COVID-19:  Official data show confirmed cases have risen to 148,834,824 worldwide, with 3,138,421 deaths.  In the United States, confirmed cases rose to 32,177,167, with 573,383 deaths.  Vaccine doses delivered in the U.S. now total 297,543,635, while the number of people who have received at least their first shot totals 141,751,857.  Finally, here is the interactive chart from the Financial Times that allows you to compare cases and deaths among countries, scaled by population.


  • Newly confirmed U.S infections totaled just over 50,000 yesterday, compared with the seven-day moving average of 55,272 and the 14-day moving average of 61,197.  However, on a less positive note, new deaths related to the virus jumped to 863.  At the same time, mass vaccinations continue, and official data indicates 42.7% of U.S. residents have now received at least one shot, and 29.1% are fully vaccinated.

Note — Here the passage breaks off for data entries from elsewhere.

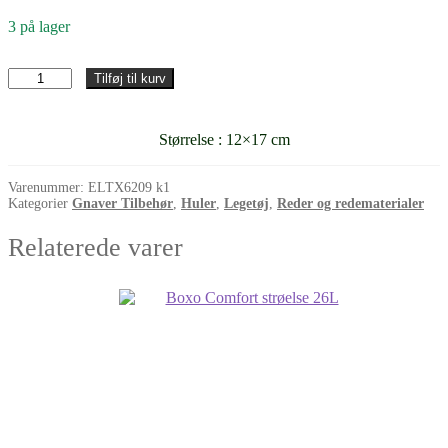
3 på lager
KOKOSNØDDEHUS
Tilføj til kurv
antal
Størrelse : 12×17 cm
Varenummer:
ELTX6209 k1
Kategorier
Gnaver Tilbehør
,
Huler
,
Legetøj
,
Reder og redematerialer
Relaterede varer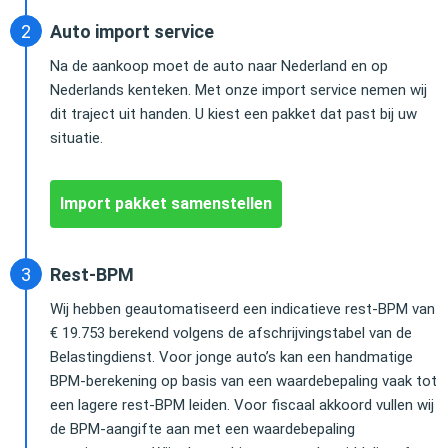
Auto import service
Na de aankoop moet de auto naar Nederland en op
Nederlands kenteken. Met onze import service nemen wij
dit traject uit handen. U kiest een pakket dat past bij uw
situatie.
Import pakket samenstellen
Rest-BPM
Wij hebben geautomatiseerd een indicatieve rest-BPM van
€ 19.753 berekend volgens de afschrijvingstabel van de
Belastingdienst. Voor jonge auto’s kan een handmatige
BPM-berekening op basis van een waardebepaling vaak tot
een lagere rest-BPM leiden. Voor fiscaal akkoord vullen wij
de BPM-aangifte aan met een waardebepaling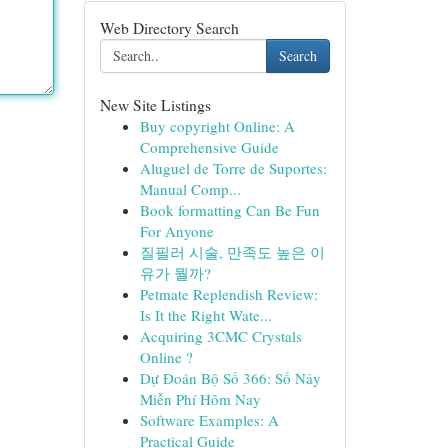
Web Directory Search
Search
New Site Listings
Buy copyright Online: A
Comprehensive Guide
Aluguel de Torre de Suportes:
Manual Comp...
Book formatting Can Be Fun
For Anyone
질필러 시술, 만족도 높은 이
유가 뭘까?
Petmate Replendish Review:
Is It the Right Wate...
Acquiring 3CMC Crystals
Online ?
Dự Đoán Bộ Số 366: Số Nảy
Miễn Phí Hôm Nay
Software Examples: A
Practical Guide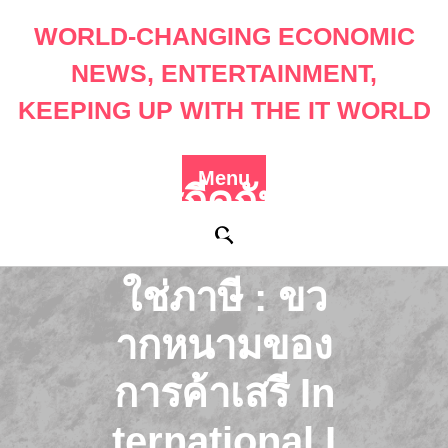
Skip
WORLD-CHANGING ECONOMIC
to
content
NEWS, ENTERTAINMENT,
KEEPING UP WITH THE IT WORLD
Menu
การกีดกันทา
งการค้าที่ไม่
ใช่ภาษี : ขว
ากหนามของ
การค้าเสรี In
ternational I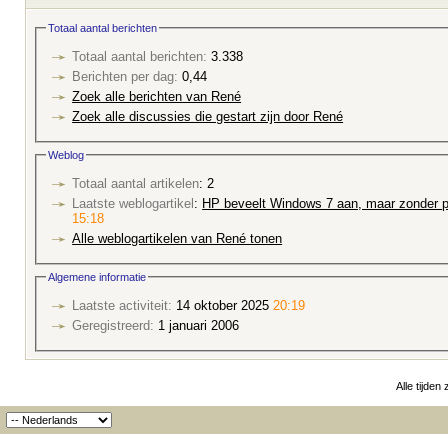
Totaal aantal berichten
Totaal aantal berichten:
3.338
Berichten per dag:
0,44
Zoek alle berichten van René
Zoek alle discussies die gestart zijn door René
Weblog
Totaal aantal artikelen
: 2
Laatste weblogartikel
:
HP beveelt Windows 7 aan, maar zonder p
15:18
Alle weblogartikelen van René tonen
Algemene informatie
Laatste activiteit:
14 oktober 2025
20:19
Geregistreerd:
1 januari 2006
Alle tijden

  • The CDC issued new guidelines saying people who are fully vaccinated don’t need to wear a facemask when walking, hiking, biking, running alone, or gathering in small groups outside.  Officials said they hope the ease in recommendations will encourage more people to get vaccinated.
    • According to the revised guidelines, vaccinated people can also dispense with masks when exercising with household members, dining at restaurants outside, and gathering outdoors with small groups that include some unvaccinated people.
    • At the same time, the guidelines recommend that fully vaccinated people still wear a mask at indoor gatherings with unvaccinated people and when visiting a barber, hair salon, shopping mall, museum, movie theater, or crowded house of worship, due to lingering concerns that even vaccinated people could potentially transmit COVID-19.
  • In New York, Governor Cuomo announced that state mass-vaccination centers will open to walk-ins beginning on Thursday, just as New York City’s centers did last week.  The move to walk-ins reflects the impact of rising vaccine supplies as the initial wave of demand moderates.
  • In Japan, new infections continue to surge in Tokyo and Osaka, and several other metropolitan areas.  Adding to the problems:  the government reports that only about 1.1% of the country’s population has been fully vaccinated so far.
  • As infections continue to surge in India, driven in part by new mutations, the B.1.617 variant first identified there has now been identified in the U.S. and 18 other countries.  In a promising sign, however, Indian scientists said a vaccine developed by the country’s Bharat Biotech proved effective, in a small lab study, against the B.1.617 variant.
  • Infections are spreading from India to its neighbors, so the Chinese government is offering vaccine doses and other assistance in a bid to burnish its reputation and increase its influence in the region.
  • Finally, in a move that will surely irritate Xi Jinping, the Biden administration is preparing to exert greater influence over the next phase of the World Health Organization’s inquiry into the origins of the pandemic.  Experts from the Department of Health and Human Services, the Department of State, the Agriculture Department, and five other federal agencies are reportedly developing action recommendations to be submitted to the WHO for the second phase of the investigation.
    • In addition, the administration plans to push back on China’s hypothesis that the virus could have spread via frozen food products, according to people familiar with the work.
    • Instead, the experts are expected to urge the release of more data and more testing of animals and humans for early evidence of the new coronavirus, including in parts of southern China where related viruses were previously found.